The impacts of COVID-19 for trade are not as simple as a reduction in export flows, but run far deeper in that several buyer-seller links have been completely cut off. With international firms like JC Penney and J. Crew halting operations and filing for bankruptcy, many Pakistani exporters are left without clients. Thus, helping firms to seek new ones needs to be a policy priority. With social distancing measures set to stay in place for much of the remaining year, trade fairs and exhibitions to find clients are not an option. Buyers and sellers are likely to connect online, so the Trade Development Authority of Pakistan (TDAP) must help exporters harness the potential of digital marketing. Advances in artificial intelligence and big data are key developments which Pakistan must leverage in order to remain in competitive in the current global landscape.

Another factor is that local firms need to be able to import raw materials and intermediate inputs at world prices in order to export competitively. The argument in favor of centralized supply chains in one region is unsustainable. The risk of COVID-19 spread will not be mitigated by this measure, but can be minimized by reduced dependence on any individual supplier. Pakistani suppliers should be given incentives to expand beyond the domestic market, this is only achievable if import restrictions are eased and requisite raw materials are made accessible.
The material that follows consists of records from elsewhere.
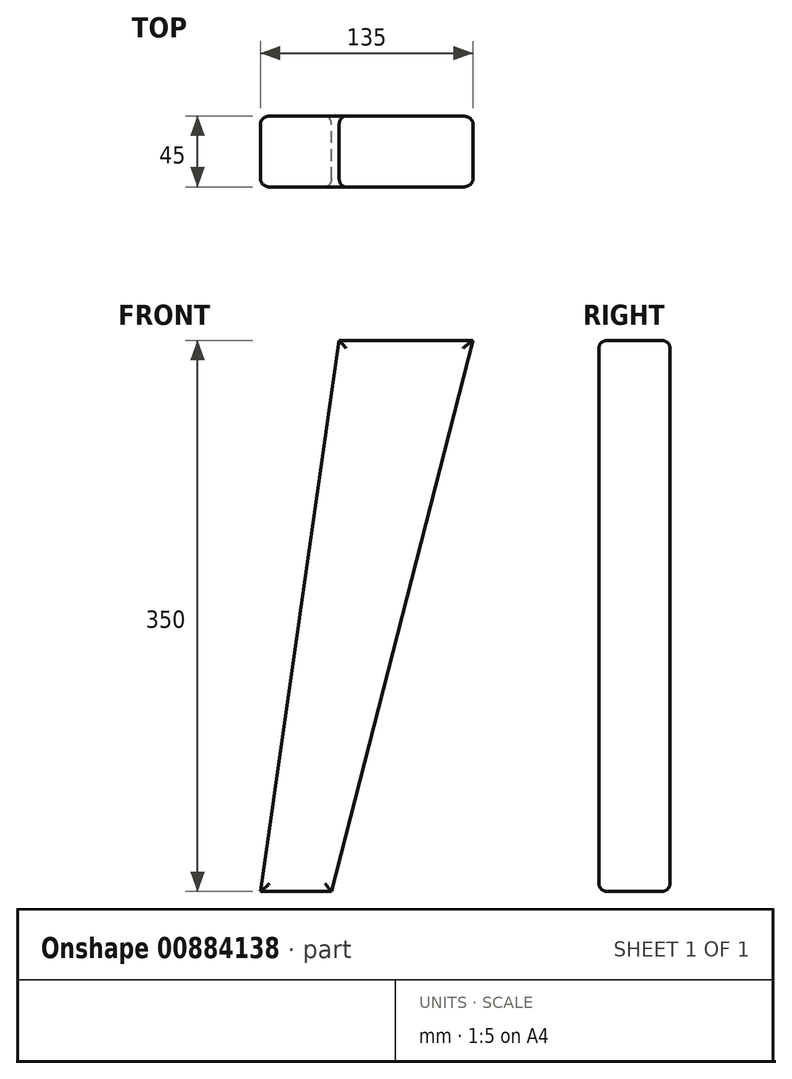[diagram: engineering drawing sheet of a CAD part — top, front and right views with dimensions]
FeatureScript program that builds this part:
annotation { "Feature Type Name" : "Feature", "Feature Type Description" : "" }
export const myFeature = defineFeature(function(context is Context, id is Id, definition is map)
    precondition{}
    {
        {
            var Q0;
            Q0=qCreatedBy(makeId("Front.planeOp"),FACE);
            var sketch = newSketch(context, id + "F0", { "sketchPlane" : qUnion([Q0])});
            skPoint(sketch, "E0.middle", {"position": v(0, 0) * mm});
            skLineSegment(sketch, "E1", {"start": v(-85, 175) * mm, "end": v(-135, -175) * mm});
            skLineSegment(sketch, "E2", {"start": v(-135, -175) * mm, "end": v(-90, -175) * mm});
            skLineSegment(sketch, "E3", {"start": v(-90, -175) * mm, "end": v(-135, -175) * mm});
            skLineSegment(sketch, "E4", {"start": v(-85, 175) * mm, "end": v(0, 175) * mm});
            skLineSegment(sketch, "E5", {"start": v(0, 175) * mm, "end": v(-90, -175) * mm});
            skSolve(sketch);
        }
        {
            var Q0;
            Q0 = qSketchRegion(id + "F0", true);
            extrude(context, id + "F1", {"entities" : qUnion([Q0]), "depth" : 45 * mm, "offsetDistance" : 25 * mm});
        }
        {
            var Q0;
            Q0=makeQuery(id+"F1.opExtrude","CAP_FACE",FACE,{"disambiguationData":[OSD([sQuery(id+"F0.wireOp",EDGE,"E1"),sQuery(id+"F0.wireOp",EDGE,"E3"),sQuery(id+"F0.wireOp",EDGE,"E4"),sQuery(id+"F0.wireOp",EDGE,"E5")])],"isStart":false});
            var Q1;
            Q1=makeQuery(id+"F1.opExtrude","CAP_FACE",FACE,{"disambiguationData":[OSD([sQuery(id+"F0.wireOp",EDGE,"E1"),sQuery(id+"F0.wireOp",EDGE,"E3"),sQuery(id+"F0.wireOp",EDGE,"E4"),sQuery(id+"F0.wireOp",EDGE,"E5")])],"isStart":true});
            fillet(context, id + "F2", {"entities" : qUnion([Q0, Q1]), "radius" : 5 * mm, "tangentPropagation" : true, "allowEdgeOverflow" : false});
        }
    });
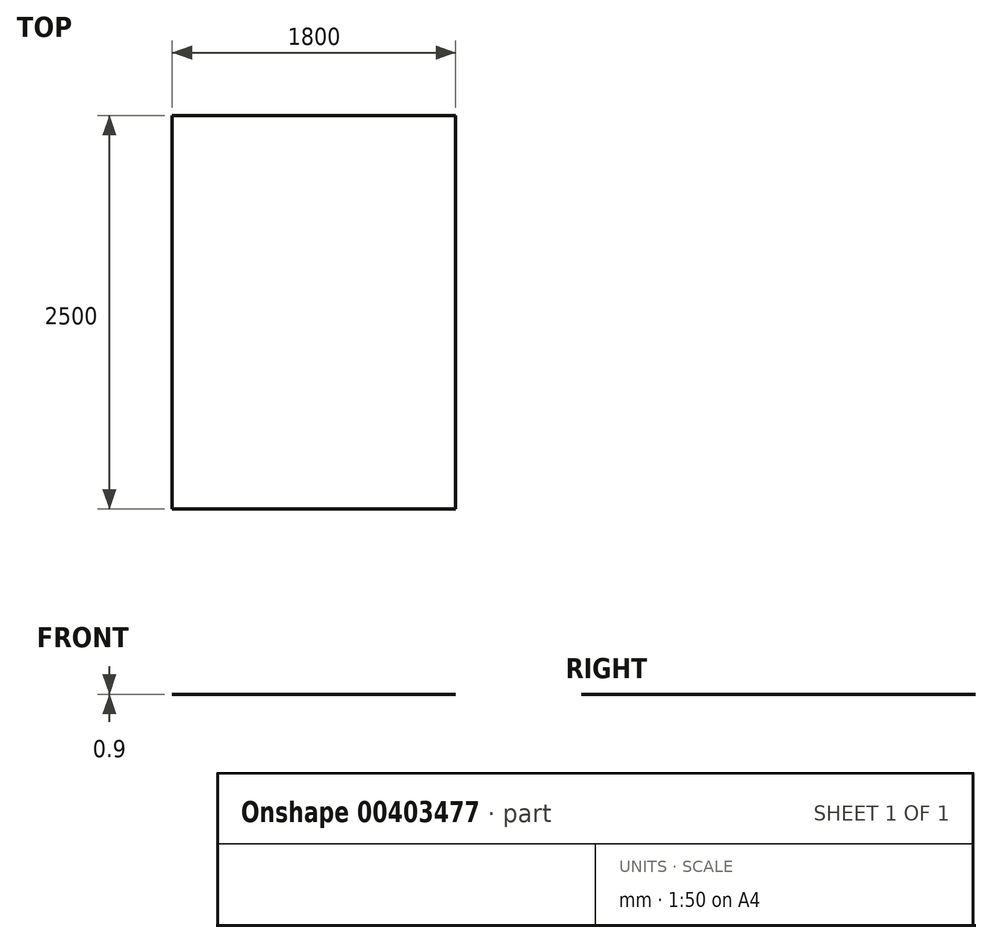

The import taxes that prevail only serve as "export taxes in disguise." Absolute sunset clauses to tariff protection are crucial for the elimination of the anti-export bias.

In addition, it's critical that Pakistan help its firms comply with international standards and secure the requisite certifications. Pakistani textile and apparel firms have proactively shifted to the production of face masks, shields and PPEs to meet the needs of the hour. However, compliance is expensive and tricky, exceedingly being the reason that locally produced COVID-19 protective gear is rejected at the borders. In that context, the Ministry of Commerce needs to engage and provide information on standards and compliance.

In the past, remittances have cushioned the financing pressures related to Pakistan's trade deficit. This may be made possible again this year, as June 2020 brought in record monthly home remittance - up by 51 percent year-on-year to $2.47 billion. This provides a ray of hope for the economy, but the most sustainable way to counteract the trade deficit issue is to ensure export competitiveness.

The export competitiveness of Pakistan depends greatly upon what policies are adopted in taking the textile sector forward. The Textile Policy that has been approved for Pakistan holistically targets the revitalization of the export oriented industry, and particularly its recovery after COVID-19 has torn through the global economy.

It is imperative to note that the policy recommendations are synergistic - they can only be fruitful if implemented simultaneously. As the textile value chain is fragmented, there is a need for uniformity and facilitation at each step of the process, and any incentives that are provided must be available across the chain.

Similarly, GDP growth is a goal that requires holistic policymaking, in line with all past efforts to reduce the trade deficit. As the country can no longer afford to rely on loans, we must pay heed to policy recommendations that target export growth, competitiveness and high market share, and investments will inevitably follow suit.